Skip the pictures. Transcribe the rest of the data below without changing a word.

Front-end code edit data

-=-=-=-=-

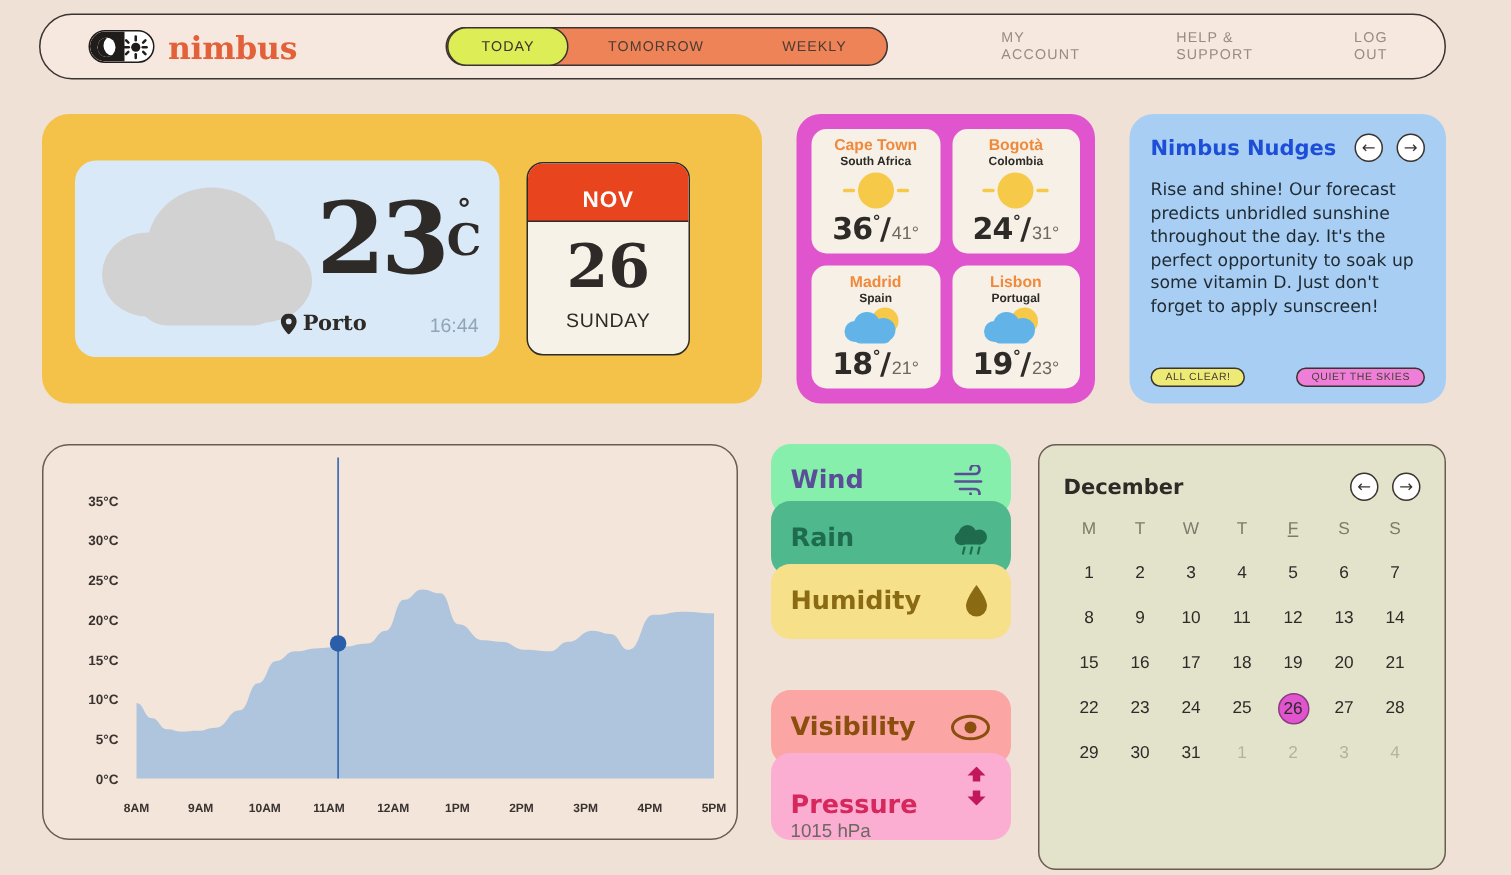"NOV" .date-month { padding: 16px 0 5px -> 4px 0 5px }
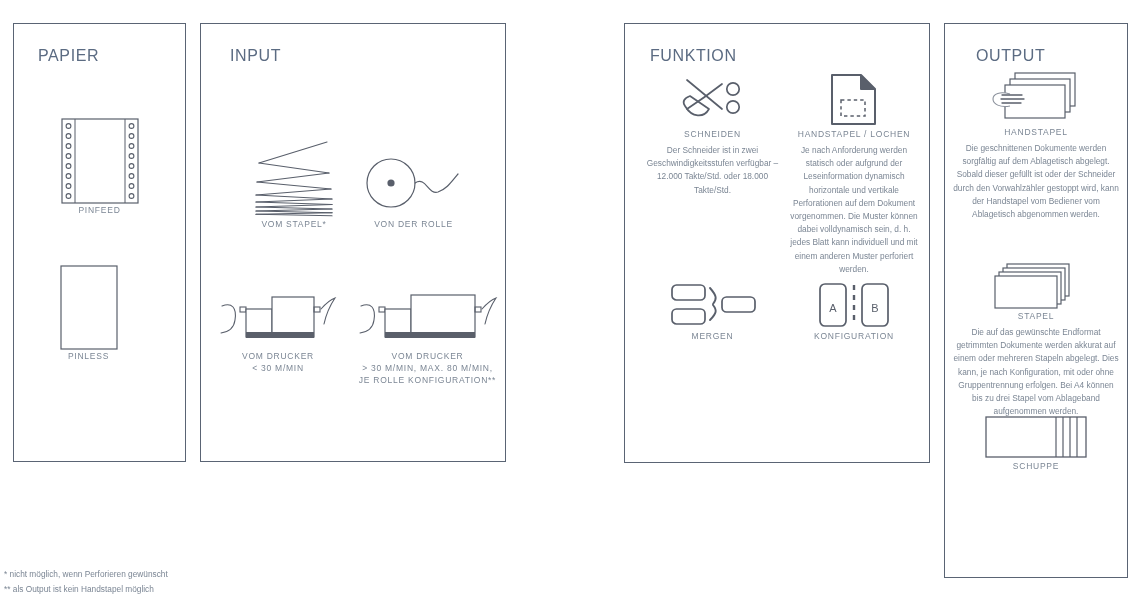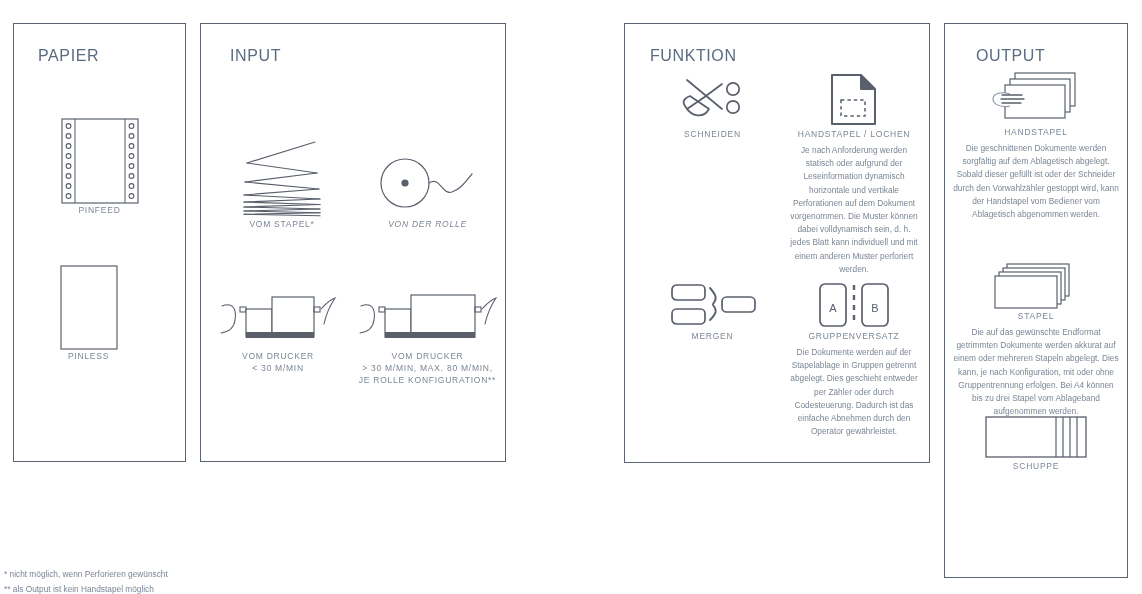"Der Schneider ist in zwei" div.body-txt { html: none -> <div>Der Schneider ist in zwei Geschwindigkeitsstufen verfügbar – 12.000 Takte/Std. oder 18.000 Takte/Std.</div> }
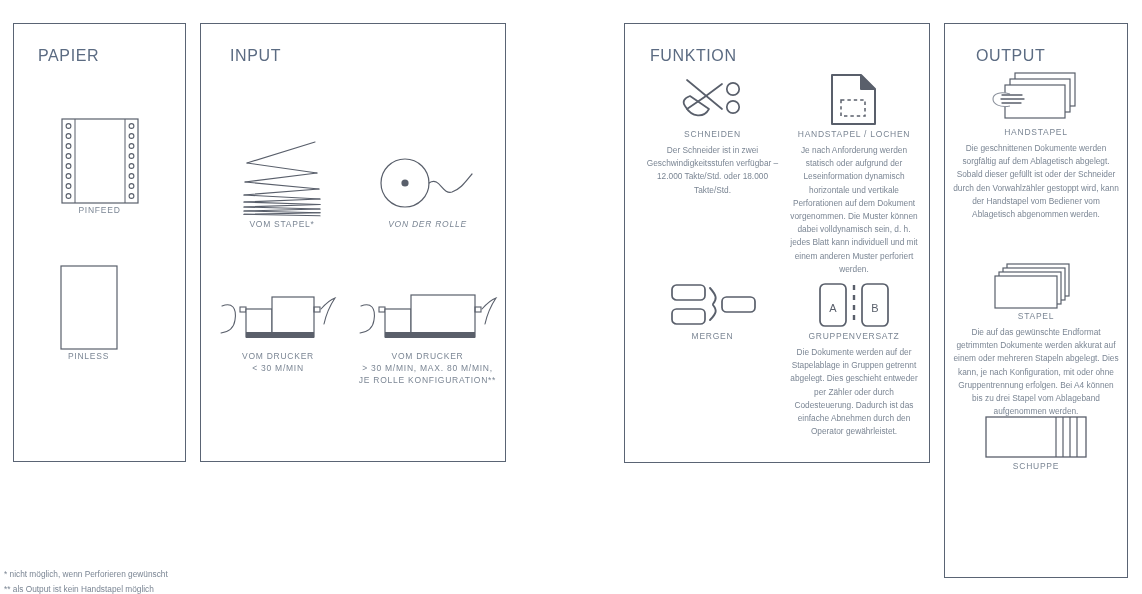"VOM STAPEL*" div.item { left: 212px -> 224px }
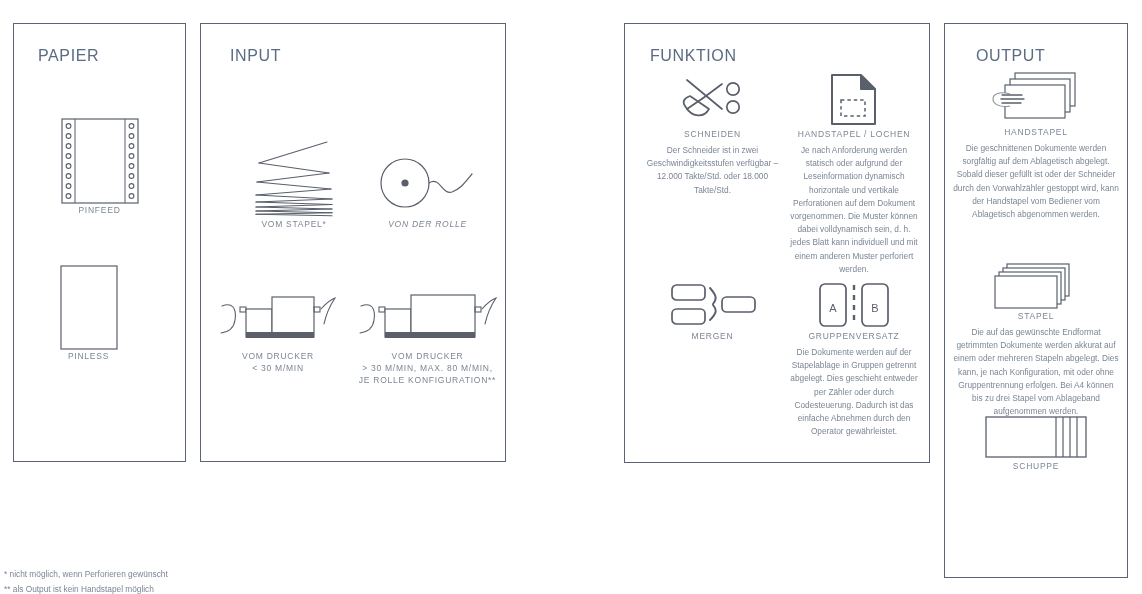"VON DER ROLLE" div.item { font-style: italic -> none; left: 355px -> 341px }
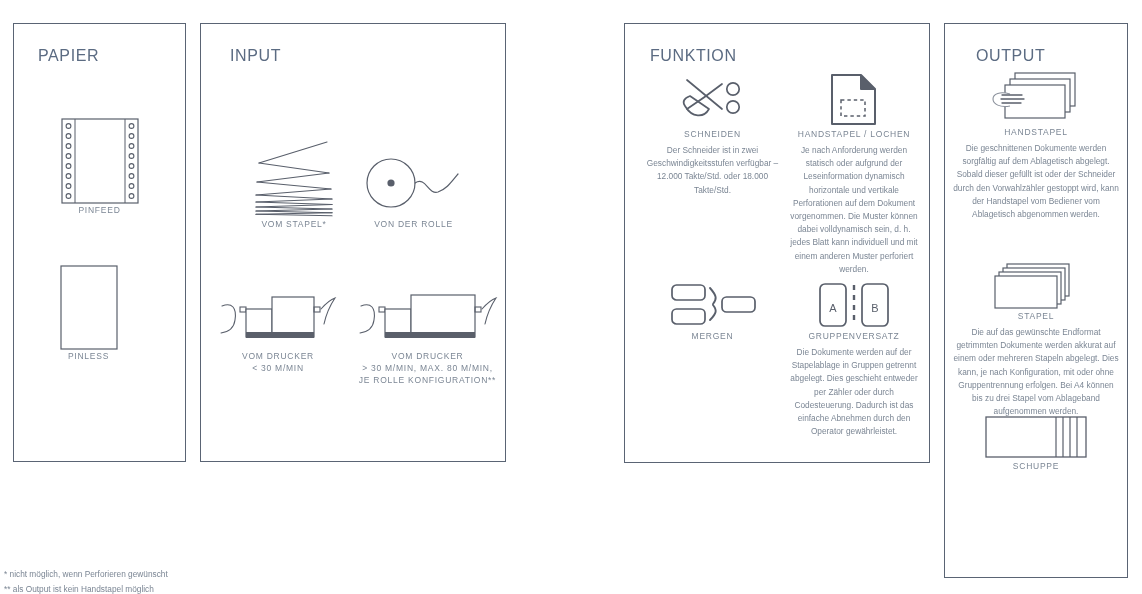"GRUPPENVERSATZ" div.cap { text: GRUPPENVERSATZ -> KONFIGURATION }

-=-=-=-=-

ANSWER SECTION:
"NOV" .date-month { padding: 16px 0 5px -> 4px 0 5px }
"Der Schneider ist in zwei" div.body-txt { html: none -> <div>Der Schneider ist in zwei Geschwindigkeitsstufen verfügbar – 12.000 Takte/Std. oder 18.000 Takte/Std.</div> }
"VOM STAPEL*" div.item { left: 212px -> 224px }
"VON DER ROLLE" div.item { font-style: italic -> none; left: 355px -> 341px }
"GRUPPENVERSATZ" div.cap { text: GRUPPENVERSATZ -> KONFIGURATION }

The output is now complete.